Well, being that I'm a fairly new beek who uses ONLY foundationless, I think I may be able to help there a little bit. 



> 1. Install my 5 frame nuc in the 8 frame deep, alternating pairs of drawn nuc frames with single undrawn deep frames. I'm considering going ahead and trimming out the foundation of these undrawn frames (leaving a guide-strip at the top), but could start with foundation in this box.


I'd just put MEDIUM frames (with starter strips) in between the nuc frames. The bees will draw them out nicely, then when it's time to go to med. boxes, you simply have to trim the excess comb off of the bottom bar, FAR less work involved (and less danger to your brood) than trying to chop a deep frame down to med. height with live brood in it.

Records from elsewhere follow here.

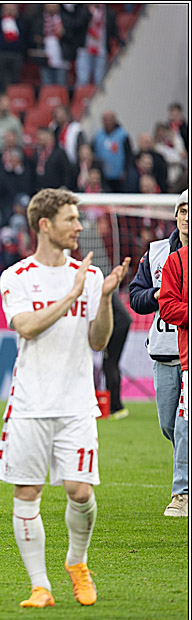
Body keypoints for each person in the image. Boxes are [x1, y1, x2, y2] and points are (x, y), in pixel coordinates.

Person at [0, 187, 130, 608]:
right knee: (27, 493)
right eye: (71, 219)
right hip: (30, 403)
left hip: (75, 403)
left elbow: (99, 340)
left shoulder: (89, 277)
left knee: (79, 491)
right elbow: (27, 327)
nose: (79, 227)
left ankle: (77, 562)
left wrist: (104, 298)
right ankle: (40, 586)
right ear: (45, 225)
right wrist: (69, 297)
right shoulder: (15, 276)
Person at [141, 190, 189, 517]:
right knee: (170, 426)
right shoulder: (164, 256)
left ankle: (181, 493)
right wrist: (156, 294)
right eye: (182, 210)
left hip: (186, 357)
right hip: (166, 351)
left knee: (185, 425)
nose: (186, 216)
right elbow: (140, 298)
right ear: (175, 215)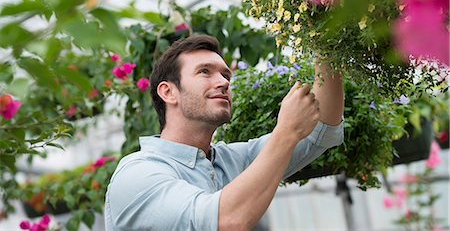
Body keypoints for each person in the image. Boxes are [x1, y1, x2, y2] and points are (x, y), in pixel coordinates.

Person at [105, 35, 344, 230]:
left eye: (225, 75)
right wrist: (286, 132)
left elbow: (321, 129)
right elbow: (225, 221)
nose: (224, 82)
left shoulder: (233, 160)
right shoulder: (138, 174)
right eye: (205, 72)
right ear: (168, 92)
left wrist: (323, 39)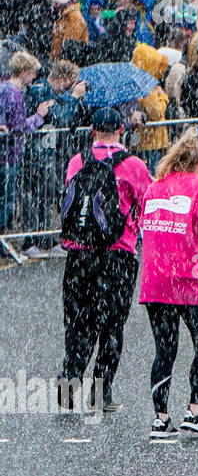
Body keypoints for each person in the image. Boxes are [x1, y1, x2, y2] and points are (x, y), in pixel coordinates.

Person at [139, 127, 198, 439]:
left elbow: (145, 232)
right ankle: (195, 410)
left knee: (164, 351)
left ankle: (160, 418)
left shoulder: (154, 188)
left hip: (155, 280)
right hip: (190, 279)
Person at [57, 108, 152, 413]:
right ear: (121, 129)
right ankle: (102, 392)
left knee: (77, 322)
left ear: (93, 130)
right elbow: (147, 205)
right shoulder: (134, 165)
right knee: (112, 324)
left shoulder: (77, 160)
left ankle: (68, 387)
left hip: (79, 253)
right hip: (117, 254)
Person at [0, 51, 51, 231]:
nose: (34, 76)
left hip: (7, 154)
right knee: (6, 200)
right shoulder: (13, 93)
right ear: (23, 71)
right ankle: (3, 241)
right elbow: (18, 128)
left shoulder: (4, 88)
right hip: (8, 156)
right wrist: (38, 117)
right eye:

> 2. When it is time to expand the brood box, I'll add a medium. Should I just put a box full of medium foundationless frames on? Or should the medium have a mix of frames with and without foundation in an alternating pattern? Or, should I go further and take a frame of drawn comb from the deep, cut it to medium size, and hang it in a medium frame with rubber bands?


If you have 3 med. frames from the deep below, checkerboard the med box with them, then put 3 new med frames into the deep box.



> 3. When it is time to add honey supers, I'll add a medium. This is the part I'm worried about, because I understand that in foundationless, the bees want to draw deeper comb. I'm thinking I'll take a frame or two of the drawn comb from the medium part of the brood chamber, and start the honey box with that, alternating with and foundationless frames.


Now you can use those other 3 med. frames from the deep brood box...use them for a checkerboard and the bees will draw out nice comb in between them, as they'll be BROOD frames (well, at least until all the brood emerge from them, then they'll be converted to honey use; but the bees should have started drawing out the other frames by then). 

It's not the only way, but it should work great for you 
-Rob
(beekeeping since I finally got the RIFA to stop killing all my hives)


----------



## Zanna (Mar 27, 2012)

Hi Rob
Thanks for your reply! That's an interesting idea. It hadn't occurred to me that I could just put medium frames in the deep box. Sounds like either way I'll be trimming down comb. Appreciate the tip...
Z


----------



## robherc (Mar 17, 2012)

Zanna said:


> Sounds like either way I'll be trimming down comb.


Well, sortof; but at least with the med. frames you just have to scrape the burr comb off the bottom of the frame...no need to worry about making straight lines (personally I prefer using a paint scraper & blunt-force over having to be careful with a knife ), and no having to be ginger while handling frames of "rubber banded in" comb.


----------